El noviazgo se formalizó y al advertirlo don Pedro de Leyva y Quirino padre de la muchacha, la
reprendió severamente prohibiéndole terminantemente toda pretensión de matrimonio con
hombre español de sangre pura. Aunque la reprendida exigió las razones de tal prohibición, don
Pedro se concretó a contestar:

--No tengo por qué darte explicaciones ni se las daré a nadie, simplemente es una orden que debes
cumplir.
Doña Susana se encontraba perdidamente enamorada de don Gilberto, razón por la que optó por
huir en brazos de su amado una noche oscura y lluviosa.
En las afueras de la ciudad el enamorado improvisó una casa de campo, situada más o menos en lo
que ahora es crucero de las calles Negrete y Regato aproximadamente, donde estableció el nido de
amor de él con la encantadora dama.
El tiempo pasó y pronto la pareja en amasiato procrearon tres hijos que eran el encanto de la madre,
quien frecuentemente le pedía al varón, legalizar la unión marital para poder dar nombre sin afrenta
a la trinidad de vástagos. Don Gilberto como única respuesta, solamente le daba un beso a la amada
y le ponía en sus manos algunas monedas de oro.
Un domingo, cuando la mujer asistía a misa al templo mayor de la ciudad, después del evangelio
escuchó correr las amonestaciones, donde el cura con voz serena anuncio:
Tercer amonestación:

La noble señorita doña Marcela Jiménez de Alanís y Ballesteros se propone contraer matrimonio
con don Gilberto Hernández y Rubio de Martínez y Nevares, Caballero de la Orden de Santiago y
Oidor del santo Oficio... etc...

Doña Susana no creía lo que escuchaba, al mismo tiempo que todas las miradas de la concurrencia
se concentraron en su persona y los cuchicheos en coro la señalaban burlonamente.
Al salir del templo, tomó un coche y ordenó al cochero conducirla a casa de don Gilberto, situada
en ese tiempo más o menos en lo que ahora es la calle de Hidalgo entre entre Pino Suárez y Cinco
de Febrero.

No le reclamó la traición, solamente le pidió que no la abandonara a ella por sus hijos, que siquiera
sosteniendo a quienes eran sangre de su sangre.
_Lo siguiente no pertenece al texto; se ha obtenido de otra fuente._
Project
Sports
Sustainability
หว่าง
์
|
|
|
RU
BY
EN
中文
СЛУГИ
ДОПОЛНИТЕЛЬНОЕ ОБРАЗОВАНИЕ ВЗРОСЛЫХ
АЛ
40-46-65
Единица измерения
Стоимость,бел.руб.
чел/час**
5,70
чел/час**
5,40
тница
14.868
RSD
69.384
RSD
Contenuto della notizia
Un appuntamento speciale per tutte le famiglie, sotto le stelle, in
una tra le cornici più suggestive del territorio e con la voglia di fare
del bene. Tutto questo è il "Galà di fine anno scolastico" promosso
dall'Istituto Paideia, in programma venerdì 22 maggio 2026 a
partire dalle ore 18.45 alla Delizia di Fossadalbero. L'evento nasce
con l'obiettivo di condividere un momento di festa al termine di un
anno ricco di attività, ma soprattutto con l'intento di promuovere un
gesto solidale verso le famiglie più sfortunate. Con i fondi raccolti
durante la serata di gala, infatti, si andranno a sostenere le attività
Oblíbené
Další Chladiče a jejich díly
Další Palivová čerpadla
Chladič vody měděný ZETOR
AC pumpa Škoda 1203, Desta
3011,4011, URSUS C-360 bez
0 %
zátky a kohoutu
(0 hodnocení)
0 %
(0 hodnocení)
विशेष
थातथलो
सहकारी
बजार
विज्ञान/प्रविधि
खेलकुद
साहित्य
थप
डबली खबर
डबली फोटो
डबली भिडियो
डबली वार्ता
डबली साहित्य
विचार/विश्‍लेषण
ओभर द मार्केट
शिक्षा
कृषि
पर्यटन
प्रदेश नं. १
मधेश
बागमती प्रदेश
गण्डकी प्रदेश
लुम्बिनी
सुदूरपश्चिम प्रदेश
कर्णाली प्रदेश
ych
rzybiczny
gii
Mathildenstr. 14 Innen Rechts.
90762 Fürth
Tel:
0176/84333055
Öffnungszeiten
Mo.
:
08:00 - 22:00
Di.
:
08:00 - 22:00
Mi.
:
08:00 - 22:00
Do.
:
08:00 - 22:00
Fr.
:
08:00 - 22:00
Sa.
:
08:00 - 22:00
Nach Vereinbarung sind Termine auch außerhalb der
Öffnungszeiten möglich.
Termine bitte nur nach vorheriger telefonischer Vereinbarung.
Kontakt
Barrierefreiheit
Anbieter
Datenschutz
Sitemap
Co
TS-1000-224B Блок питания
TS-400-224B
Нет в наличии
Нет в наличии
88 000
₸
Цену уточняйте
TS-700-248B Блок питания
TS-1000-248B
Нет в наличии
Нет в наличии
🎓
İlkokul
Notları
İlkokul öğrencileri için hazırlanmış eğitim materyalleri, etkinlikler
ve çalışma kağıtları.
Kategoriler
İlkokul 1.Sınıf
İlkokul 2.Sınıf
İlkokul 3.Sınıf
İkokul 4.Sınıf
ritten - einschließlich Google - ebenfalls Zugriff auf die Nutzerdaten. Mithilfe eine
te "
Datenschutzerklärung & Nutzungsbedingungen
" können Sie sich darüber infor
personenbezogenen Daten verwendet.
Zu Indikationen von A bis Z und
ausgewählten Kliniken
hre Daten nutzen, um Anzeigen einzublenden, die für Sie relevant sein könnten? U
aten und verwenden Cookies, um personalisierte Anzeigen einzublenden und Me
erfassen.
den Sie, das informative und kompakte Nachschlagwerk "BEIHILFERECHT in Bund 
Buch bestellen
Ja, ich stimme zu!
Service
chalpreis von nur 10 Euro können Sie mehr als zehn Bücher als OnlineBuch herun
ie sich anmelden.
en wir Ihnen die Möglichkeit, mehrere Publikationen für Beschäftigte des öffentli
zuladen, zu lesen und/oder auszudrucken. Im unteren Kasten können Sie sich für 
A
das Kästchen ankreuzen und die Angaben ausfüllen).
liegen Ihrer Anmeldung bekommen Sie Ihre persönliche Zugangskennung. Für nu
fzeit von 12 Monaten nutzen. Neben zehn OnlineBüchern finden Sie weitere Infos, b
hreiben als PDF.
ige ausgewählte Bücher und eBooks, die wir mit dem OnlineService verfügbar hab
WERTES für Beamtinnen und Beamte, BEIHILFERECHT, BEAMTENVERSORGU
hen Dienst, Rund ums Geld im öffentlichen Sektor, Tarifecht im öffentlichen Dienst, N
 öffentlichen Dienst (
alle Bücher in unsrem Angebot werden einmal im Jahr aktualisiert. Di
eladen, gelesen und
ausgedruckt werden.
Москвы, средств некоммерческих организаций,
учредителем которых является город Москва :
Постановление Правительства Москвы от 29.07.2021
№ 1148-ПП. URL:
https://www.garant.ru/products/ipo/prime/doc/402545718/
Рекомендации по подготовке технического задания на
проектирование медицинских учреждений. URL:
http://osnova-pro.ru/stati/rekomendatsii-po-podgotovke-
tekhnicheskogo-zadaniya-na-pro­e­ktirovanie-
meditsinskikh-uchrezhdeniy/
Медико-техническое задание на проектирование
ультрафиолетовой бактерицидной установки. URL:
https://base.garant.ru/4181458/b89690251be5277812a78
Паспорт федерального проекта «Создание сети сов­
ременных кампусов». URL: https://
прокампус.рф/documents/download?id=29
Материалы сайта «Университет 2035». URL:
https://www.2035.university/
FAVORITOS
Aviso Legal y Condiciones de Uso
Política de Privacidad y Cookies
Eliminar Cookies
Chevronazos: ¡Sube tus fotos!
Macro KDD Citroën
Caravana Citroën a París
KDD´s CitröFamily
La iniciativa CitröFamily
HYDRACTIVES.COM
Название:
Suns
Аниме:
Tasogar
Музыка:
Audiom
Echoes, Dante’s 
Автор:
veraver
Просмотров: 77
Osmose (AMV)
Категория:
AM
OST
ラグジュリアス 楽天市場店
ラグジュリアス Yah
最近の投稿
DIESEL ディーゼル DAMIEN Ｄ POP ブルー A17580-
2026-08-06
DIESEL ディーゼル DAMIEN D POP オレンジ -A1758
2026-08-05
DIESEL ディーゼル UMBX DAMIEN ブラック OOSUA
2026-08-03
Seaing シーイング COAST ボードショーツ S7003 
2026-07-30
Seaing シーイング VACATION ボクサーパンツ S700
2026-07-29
El hombre iracundo le dice:

--No vuelvas a cruzarte en mi camino, eres indigna de mi linaje... tú eres una mestiza... hija de una
india indeseable.

--Tu padre hizo mal en darte el nombre que no mereces.

Le dio un golpe con la pesada bota, cuando la mujer postrada de rodillas lo abrazaba de las piernas
implorandole su protección.

La mujer rodó por el suelo, humillada y herida en lo más profundo de la dignidad humana.

Dos domingos después, cuando los esponsales se realizaban con toda elegancia y solemnidad, en el
preciso momento en que el sacerdote pedía a los contrayentes que manifestaron su voluntad para
la unión; una dama elegante, se acercó discretamente a la pareja y simulando que pretendía colocar
el lazo de mancuerna, sepultó en repetidas ocasiones un afilado puñal sobre el pecho y espalda del
novio, que cayó pesadamente sobre el suelo bañado en sangre.

La mujer se escurrió entre la multitud confundida, salió del templo y enloquecida corrió por la calle
hasta llegar a su casa. tanto por el rencor del despecho, como porque sabía lo que le esperaba ante
el tribunal del Santo Oficio, doña Susana llegó a su casa, se cargó con sus tres hijos y antes de ser
aprehendida por el alguacil y su gente, corrió rumbo al poniente tratando de ocultarse de la justicia.

No avanzó mucho, cuando llegó al arroyo entonces caudaloso, lo que ahora es la Acequia Grande,
los perseguidores casi le dan alcance y en supremo intento de protesta contra las absurdas
costumbres de la sociedad de la época, la mujer enloquecida degolló a sus hijos, los arrojó al arroyo
y sepultándose la daga en el corazón puso fin a la quíntuple tragedia.

La ciudad entera, enmudeció por lo ocurrido y al anochecer de esa tarde de mayo en plenilunio,
escuchó asombrada el aterrador ¡Aaaayyy! ¡Aaaayyy! ¡Aaaaayyyy! que recorrió toda la calle que
ahora es Negrete Y desde ese tiempo por más de dos siglos se llamó Calle de La Llorona.